Records to process START
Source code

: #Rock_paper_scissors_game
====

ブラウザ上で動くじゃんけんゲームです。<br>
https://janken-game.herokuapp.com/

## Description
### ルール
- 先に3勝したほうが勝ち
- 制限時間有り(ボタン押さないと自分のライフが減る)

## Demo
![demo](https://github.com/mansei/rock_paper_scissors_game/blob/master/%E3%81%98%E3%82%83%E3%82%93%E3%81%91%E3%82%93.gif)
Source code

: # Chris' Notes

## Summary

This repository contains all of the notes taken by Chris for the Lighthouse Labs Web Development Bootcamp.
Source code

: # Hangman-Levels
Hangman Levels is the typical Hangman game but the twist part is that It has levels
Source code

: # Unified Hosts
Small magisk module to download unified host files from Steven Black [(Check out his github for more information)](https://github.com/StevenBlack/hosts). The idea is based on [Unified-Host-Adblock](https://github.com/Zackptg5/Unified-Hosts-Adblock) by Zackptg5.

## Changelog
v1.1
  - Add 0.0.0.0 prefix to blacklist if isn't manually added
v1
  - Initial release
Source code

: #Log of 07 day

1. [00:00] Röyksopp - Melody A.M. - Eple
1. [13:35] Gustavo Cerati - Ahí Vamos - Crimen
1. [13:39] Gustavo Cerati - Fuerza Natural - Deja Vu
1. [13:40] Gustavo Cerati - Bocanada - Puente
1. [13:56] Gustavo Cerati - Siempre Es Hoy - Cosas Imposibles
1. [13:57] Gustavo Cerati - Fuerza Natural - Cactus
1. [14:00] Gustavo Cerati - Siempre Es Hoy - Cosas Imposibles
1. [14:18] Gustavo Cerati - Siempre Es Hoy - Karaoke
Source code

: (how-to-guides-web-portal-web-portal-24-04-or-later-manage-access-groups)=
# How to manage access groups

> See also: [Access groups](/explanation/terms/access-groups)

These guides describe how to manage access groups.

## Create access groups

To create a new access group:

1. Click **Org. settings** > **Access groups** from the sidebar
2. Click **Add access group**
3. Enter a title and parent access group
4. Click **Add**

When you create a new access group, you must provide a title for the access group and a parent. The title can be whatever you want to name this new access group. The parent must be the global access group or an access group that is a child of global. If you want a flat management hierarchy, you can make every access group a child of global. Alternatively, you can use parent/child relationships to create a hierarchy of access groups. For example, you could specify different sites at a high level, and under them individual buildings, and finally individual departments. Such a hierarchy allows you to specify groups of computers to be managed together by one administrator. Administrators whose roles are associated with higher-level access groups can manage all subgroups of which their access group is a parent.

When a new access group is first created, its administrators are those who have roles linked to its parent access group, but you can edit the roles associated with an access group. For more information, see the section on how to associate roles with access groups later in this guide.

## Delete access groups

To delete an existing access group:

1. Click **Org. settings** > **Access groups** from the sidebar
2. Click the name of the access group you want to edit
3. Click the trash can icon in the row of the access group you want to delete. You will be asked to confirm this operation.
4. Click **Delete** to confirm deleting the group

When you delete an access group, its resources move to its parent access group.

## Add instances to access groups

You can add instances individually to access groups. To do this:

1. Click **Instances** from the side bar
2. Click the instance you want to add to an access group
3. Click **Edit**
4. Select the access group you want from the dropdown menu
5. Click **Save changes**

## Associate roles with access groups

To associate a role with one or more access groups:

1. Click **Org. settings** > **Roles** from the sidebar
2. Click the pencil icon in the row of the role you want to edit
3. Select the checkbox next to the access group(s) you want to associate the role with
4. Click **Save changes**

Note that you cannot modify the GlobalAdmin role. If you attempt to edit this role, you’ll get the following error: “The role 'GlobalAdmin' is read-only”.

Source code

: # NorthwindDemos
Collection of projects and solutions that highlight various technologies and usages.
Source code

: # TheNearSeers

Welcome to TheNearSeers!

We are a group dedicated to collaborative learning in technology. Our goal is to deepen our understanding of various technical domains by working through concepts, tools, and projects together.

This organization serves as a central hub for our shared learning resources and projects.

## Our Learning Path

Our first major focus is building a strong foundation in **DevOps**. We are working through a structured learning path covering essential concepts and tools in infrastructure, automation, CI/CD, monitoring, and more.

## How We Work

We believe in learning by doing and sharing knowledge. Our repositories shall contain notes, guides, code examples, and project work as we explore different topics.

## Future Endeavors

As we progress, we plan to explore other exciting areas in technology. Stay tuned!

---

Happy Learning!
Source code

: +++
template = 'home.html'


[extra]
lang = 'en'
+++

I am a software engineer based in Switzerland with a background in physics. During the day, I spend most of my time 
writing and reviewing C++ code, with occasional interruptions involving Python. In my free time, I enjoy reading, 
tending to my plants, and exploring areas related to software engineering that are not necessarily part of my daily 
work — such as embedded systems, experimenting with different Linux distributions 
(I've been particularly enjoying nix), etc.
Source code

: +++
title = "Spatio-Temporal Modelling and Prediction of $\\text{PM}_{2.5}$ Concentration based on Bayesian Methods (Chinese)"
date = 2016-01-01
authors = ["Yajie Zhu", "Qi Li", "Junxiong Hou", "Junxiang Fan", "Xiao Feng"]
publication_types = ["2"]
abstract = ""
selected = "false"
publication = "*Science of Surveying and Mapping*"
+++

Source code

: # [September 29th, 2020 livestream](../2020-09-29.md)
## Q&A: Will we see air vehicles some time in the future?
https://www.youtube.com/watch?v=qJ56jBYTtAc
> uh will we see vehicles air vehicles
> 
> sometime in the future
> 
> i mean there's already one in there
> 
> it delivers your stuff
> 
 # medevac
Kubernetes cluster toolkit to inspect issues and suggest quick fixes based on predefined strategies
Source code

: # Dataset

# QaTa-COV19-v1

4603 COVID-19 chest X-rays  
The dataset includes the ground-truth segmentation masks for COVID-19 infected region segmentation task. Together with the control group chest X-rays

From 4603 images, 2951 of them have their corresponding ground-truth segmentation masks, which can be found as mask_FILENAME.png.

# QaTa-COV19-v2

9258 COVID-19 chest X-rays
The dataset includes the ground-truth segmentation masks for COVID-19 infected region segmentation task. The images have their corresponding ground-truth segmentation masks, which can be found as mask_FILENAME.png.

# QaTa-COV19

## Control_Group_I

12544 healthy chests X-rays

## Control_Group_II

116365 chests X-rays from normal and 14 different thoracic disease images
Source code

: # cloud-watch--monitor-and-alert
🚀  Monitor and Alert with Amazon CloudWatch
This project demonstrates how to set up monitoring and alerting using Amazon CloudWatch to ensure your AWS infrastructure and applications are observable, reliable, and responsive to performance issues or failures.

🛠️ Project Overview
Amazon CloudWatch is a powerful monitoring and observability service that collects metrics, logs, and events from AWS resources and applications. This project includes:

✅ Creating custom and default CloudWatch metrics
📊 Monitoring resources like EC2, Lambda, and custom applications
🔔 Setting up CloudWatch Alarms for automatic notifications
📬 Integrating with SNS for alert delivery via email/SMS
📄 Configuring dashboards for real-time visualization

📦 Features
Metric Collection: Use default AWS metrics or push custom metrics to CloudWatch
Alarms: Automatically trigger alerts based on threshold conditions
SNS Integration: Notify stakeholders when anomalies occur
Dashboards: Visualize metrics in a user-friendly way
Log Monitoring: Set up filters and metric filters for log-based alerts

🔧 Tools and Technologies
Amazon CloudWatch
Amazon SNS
Records to process END
→ **Task details**:
A faithful, complete reproduction of the listing above is requested.

→ **Your response**:
Source code

: #Rock_paper_scissors_game
====

ブラウザ上で動くじゃんけんゲームです。<br>
https://janken-game.herokuapp.com/

## Description
### ルール
- 先に3勝したほうが勝ち
- 制限時間有り(ボタン押さないと自分のライフが減る)

## Demo
![demo](https://github.com/mansei/rock_paper_scissors_game/blob/master/%E3%81%98%E3%82%83%E3%82%93%E3%81%91%E3%82%93.gif)
Source code

: # Chris' Notes

## Summary

This repository contains all of the notes taken by Chris for the Lighthouse Labs Web Development Bootcamp.
Source code

: # Hangman-Levels
Hangman Levels is the typical Hangman game but the twist part is that It has levels
Source code

: # Unified Hosts
Small magisk module to download unified host files from Steven Black [(Check out his github for more information)](https://github.com/StevenBlack/hosts). The idea is based on [Unified-Host-Adblock](https://github.com/Zackptg5/Unified-Hosts-Adblock) by Zackptg5.

## Changelog
v1.1
  - Add 0.0.0.0 prefix to blacklist if isn't manually added
v1
  - Initial release
Source code

: #Log of 07 day

1. [00:00] Röyksopp - Melody A.M. - Eple
1. [13:35] Gustavo Cerati - Ahí Vamos - Crimen
1. [13:39] Gustavo Cerati - Fuerza Natural - Deja Vu
1. [13:40] Gustavo Cerati - Bocanada - Puente
1. [13:56] Gustavo Cerati - Siempre Es Hoy - Cosas Imposibles
1. [13:57] Gustavo Cerati - Fuerza Natural - Cactus
1. [14:00] Gustavo Cerati - Siempre Es Hoy - Cosas Imposibles
1. [14:18] Gustavo Cerati - Siempre Es Hoy - Karaoke
Source code

: (how-to-guides-web-portal-web-portal-24-04-or-later-manage-access-groups)=
# How to manage access groups

> See also: [Access groups](/explanation/terms/access-groups)

These guides describe how to manage access groups.

## Create access groups

To create a new access group:

1. Click **Org. settings** > **Access groups** from the sidebar
2. Click **Add access group**
3. Enter a title and parent access group
4. Click **Add**

When you create a new access group, you must provide a title for the access group and a parent. The title can be whatever you want to name this new access group. The parent must be the global access group or an access group that is a child of global. If you want a flat management hierarchy, you can make every access group a child of global. Alternatively, you can use parent/child relationships to create a hierarchy of access groups. For example, you could specify different sites at a high level, and under them individual buildings, and finally individual departments. Such a hierarchy allows you to specify groups of computers to be managed together by one administrator. Administrators whose roles are associated with higher-level access groups can manage all subgroups of which their access group is a parent.

When a new access group is first created, its administrators are those who have roles linked to its parent access group, but you can edit the roles associated with an access group. For more information, see the section on how to associate roles with access groups later in this guide.

## Delete access groups

To delete an existing access group:

1. Click **Org. settings** > **Access groups** from the sidebar
2. Click the name of the access group you want to edit
3. Click the trash can icon in the row of the access group you want to delete. You will be asked to confirm this operation.
4. Click **Delete** to confirm deleting the group

When you delete an access group, its resources move to its parent access group.

## Add instances to access groups

You can add instances individually to access groups. To do this:

1. Click **Instances** from the side bar
2. Click the instance you want to add to an access group
3. Click **Edit**
4. Select the access group you want from the dropdown menu
5. Click **Save changes**

## Associate roles with access groups

To associate a role with one or more access groups:

1. Click **Org. settings** > **Roles** from the sidebar
2. Click the pencil icon in the row of the role you want to edit
3. Select the checkbox next to the access group(s) you want to associate the role with
4. Click **Save changes**

Note that you cannot modify the GlobalAdmin role. If you attempt to edit this role, you’ll get the following error: “The role 'GlobalAdmin' is read-only”.

Source code

: # NorthwindDemos
Collection of projects and solutions that highlight various technologies and usages.
Source code

: # TheNearSeers

Welcome to TheNearSeers!

We are a group dedicated to collaborative learning in technology. Our goal is to deepen our understanding of various technical domains by working through concepts, tools, and projects together.

This organization serves as a central hub for our shared learning resources and projects.

## Our Learning Path

Our first major focus is building a strong foundation in **DevOps**. We are working through a structured learning path covering essential concepts and tools in infrastructure, automation, CI/CD, monitoring, and more.

## How We Work

We believe in learning by doing and sharing knowledge. Our repositories shall contain notes, guides, code examples, and project work as we explore different topics.

## Future Endeavors

As we progress, we plan to explore other exciting areas in technology. Stay tuned!

---

Happy Learning!
Source code

: +++
template = 'home.html'


[extra]
lang = 'en'
+++

I am a software engineer based in Switzerland with a background in physics. During the day, I spend most of my time 
writing and reviewing C++ code, with occasional interruptions involving Python. In my free time, I enjoy reading, 
tending to my plants, and exploring areas related to software engineering that are not necessarily part of my daily 
work — such as embedded systems, experimenting with different Linux distributions 
(I've been particularly enjoying nix), etc.
Source code

: +++
title = "Spatio-Temporal Modelling and Prediction of $\\text{PM}_{2.5}$ Concentration based on Bayesian Methods (Chinese)"
date = 2016-01-01
authors = ["Yajie Zhu", "Qi Li", "Junxiong Hou", "Junxiang Fan", "Xiao Feng"]
publication_types = ["2"]
abstract = ""
selected = "false"
publication = "*Science of Surveying and Mapping*"
+++

Source code

: # [September 29th, 2020 livestream](../2020-09-29.md)
## Q&A: Will we see air vehicles some time in the future?
https://www.youtube.com/watch?v=qJ56jBYTtAc
> uh will we see vehicles air vehicles
> 
> sometime in the future
> 
> i mean there's already one in there
> 
> it delivers your stuff
> 
 # medevac
Kubernetes cluster toolkit to inspect issues and suggest quick fixes based on predefined strategies
Source code

: # Dataset

# QaTa-COV19-v1

4603 COVID-19 chest X-rays  
The dataset includes the ground-truth segmentation masks for COVID-19 infected region segmentation task. Together with the control group chest X-rays

From 4603 images, 2951 of them have their corresponding ground-truth segmentation masks, which can be found as mask_FILENAME.png.

# QaTa-COV19-v2

9258 COVID-19 chest X-rays
The dataset includes the ground-truth segmentation masks for COVID-19 infected region segmentation task. The images have their corresponding ground-truth segmentation masks, which can be found as mask_FILENAME.png.

# QaTa-COV19

## Control_Group_I

12544 healthy chests X-rays

## Control_Group_II

116365 chests X-rays from normal and 14 different thoracic disease images
Source code

: # cloud-watch--monitor-and-alert
🚀  Monitor and Alert with Amazon CloudWatch
This project demonstrates how to set up monitoring and alerting using Amazon CloudWatch to ensure your AWS infrastructure and applications are observable, reliable, and responsive to performance issues or failures.

🛠️ Project Overview
Amazon CloudWatch is a powerful monitoring and observability service that collects metrics, logs, and events from AWS resources and applications. This project includes:

✅ Creating custom and default CloudWatch metrics
📊 Monitoring resources like EC2, Lambda, and custom applications
🔔 Setting up CloudWatch Alarms for automatic notifications
📬 Integrating with SNS for alert delivery via email/SMS
📄 Configuring dashboards for real-time visualization

📦 Features
Metric Collection: Use default AWS metrics or push custom metrics to CloudWatch
Alarms: Automatically trigger alerts based on threshold conditions
SNS Integration: Notify stakeholders when anomalies occur
Dashboards: Visualize metrics in a user-friendly way
Log Monitoring: Set up filters and metric filters for log-based alerts

🔧 Tools and Technologies
Amazon CloudWatch
Amazon SNS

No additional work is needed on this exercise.